In the removal operation, we must be careful to assign i with the value returned by the member-function erase (it returns an iterator to the element after to the one that was removed). If not, i will be "pointing" to an element that no longer exists (its memory space was just released), therefore, the result of the next i ++ operation would be undefined.

A Little More on Iterators

Iterators have, generally speaking, the same advantages and power as the pointers. But of course, they also have the same risks and inconveniences. With a pointer, we can accidentally modify data that we are not supposed to.

With a conventional pointer, we can partially solve that problem by having a pointer point to a data type with the const modifier.

In the first example with arrays, we could code the following:

const int * current;
// ...

And then, if we accidentally try to assign something to *current , or perform any operation that will or might modify the data pointed to by current , the compiler will report an error and stop compiling.

The equivalent idea is provided in the STL with the const iterators. As we have a class iterator defined inside the container class definition, we also have a definition for a class const_iterator , which provides basically the same functionality as a regular iterator , except that modifying the data "pointed to" by the const_iterator is disallowed.

Thus, we could use const_iterators to implement the examples previously shown, as illustrated below:

list<int>::const_iterator current = values.begin();
int high = *current++;

while (current != values.end())
{
   if (*current > high)
   {
      high = *current;
   }
   ++current;
}

In this example, if you accidentally write something like

*current = high;

the compiler will report an error, given that modifying the "dereferenced" value of a const_iterator is disallowed.

How is this implemented? It is indeed simpler than we might think. We already agreed that the iterator class definition provides the unary * operator to provide the "dereferencing" operation (access the value pointed to).

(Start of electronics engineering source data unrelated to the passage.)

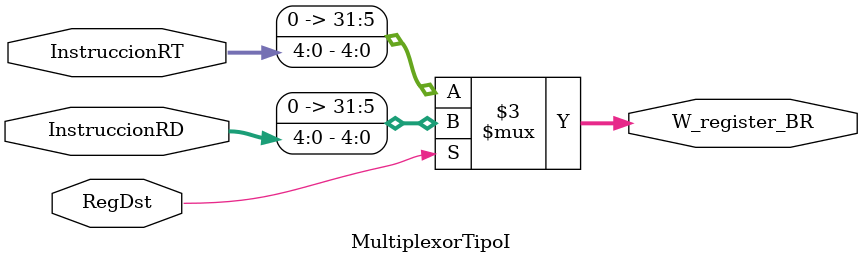
<source format=v>
module MultiplexorTipoI (
	input [4:0] InstruccionRT,
	input [4:0] InstruccionRD,
	input RegDst,
	output reg [31:0] W_register_BR
);

always @* begin
	if (RegDst) begin
		W_register_BR <= InstruccionRD;
	end
	else begin
		W_register_BR <= InstruccionRT;
	end
end

endmodule


</source>
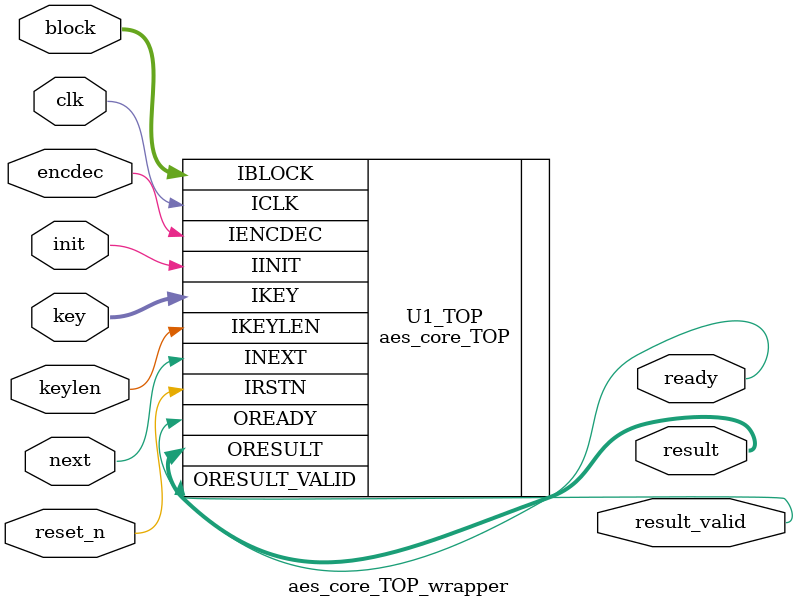
<source format=v>
module aes_core_TOP_wrapper (
	input			clk,
	input			reset_n,
	input			encdec,
	input			init,
	input			next,
	output			ready,
	input	[255:0]	key,
	input			keylen,
	input	[127:0]	block,
	output	[127:0]	result,
	output			result_valid
);

aes_core_TOP U1_TOP (
	.ICLK			(clk),
	.IRSTN			(reset_n),
	.IENCDEC		(encdec),
	.IINIT			(init),
	.INEXT			(next),
	.OREADY			(ready),
	.IKEY			(key),
	.IKEYLEN		(keylen),
	.IBLOCK			(block),
	.ORESULT		(result),
	.ORESULT_VALID	(result_valid)
);

endmodule

</source>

In the case of the iterator for a linked list, we could figure that the * operator's implementation is something along these lines:

T & list<T>::iterator::operator* () const
{
return current->data;
}

Where T is the type in the template definition, and data is, of course, an item of type T .

Notice that the function must return a reference to the data item, such that the return value of the function can be used either as an Lvalue or as an Rvalue.

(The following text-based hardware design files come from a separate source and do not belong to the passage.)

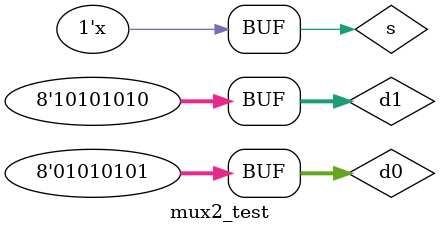
<source format=v>
`timescale 1ns / 1ps


module mux2_test();
	reg [7:0] d0, d1;
	reg s;
	wire [7:0] y;
	
	mux2 myMux(d0, d1, s, y);
	
	initial
	begin
		d0 = 8'b01010101;
		d1 = 8'b10101010;
		s = 0;
	end
	always 
		#5 s = ~s;
	
endmodule

</source>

The equivalent operation, for a const_iterator , would be implemented as:

const T & list<T>::const_iterator::operator* () const
{
return current->data;
}

The only difference is that the function now returns a reference to a constant value, which will prevent client code from modifying the returned value.

There is obviously more: the const_iterator class provides a constructor that takes an iterator of the same container as parameter. The converse is obviously not true: a const_iterator can not be used to create a regular iterator (that would compromise the constness of the object pointed to by the const_iterator ).

As far as the containers are concerned, the functions begin() and end() (which return iterator s) have multiple versions (overloaded member-functions) in which the overloading resolution is done based on the constness of the object that calls the member-function. In particular, the prototypes for the begin() and end() functions would be something along these lines: (the example is shown for a list container)

// ... inside the class list<T> definition:

list<T>::iterator begin();
list<T>::iterator end();

list<T>::const_iterator begin() const;
list<T>::const_iterator end() const;

Thus, if a container object with the const attribute is used to call the functions begin() or end(), the compiler will use the const versions, which return a const_iterator ; if a non-const object is used, the non-const functions will be chosen by the compiler, which return regular iterators.

These are other types of iterators, but I will omit here a detailed description of the others. Consult a reference book to further investigate about iterators.